Scan the listing below. Return every line containing the string "Highest".

##########

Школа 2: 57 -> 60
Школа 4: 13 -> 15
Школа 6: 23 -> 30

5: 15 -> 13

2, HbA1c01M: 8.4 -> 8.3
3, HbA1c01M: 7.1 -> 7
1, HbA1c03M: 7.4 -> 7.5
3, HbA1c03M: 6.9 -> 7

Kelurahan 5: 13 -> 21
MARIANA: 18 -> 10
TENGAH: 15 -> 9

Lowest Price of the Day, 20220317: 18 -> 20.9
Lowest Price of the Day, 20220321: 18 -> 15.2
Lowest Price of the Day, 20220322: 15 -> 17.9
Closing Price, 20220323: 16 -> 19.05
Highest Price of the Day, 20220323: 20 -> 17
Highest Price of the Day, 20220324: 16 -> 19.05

##########

§ **TASK ANSWER**
Highest Price of the Day, 20220323: 20 -> 17
Highest Price of the Day, 20220324: 16 -> 19.05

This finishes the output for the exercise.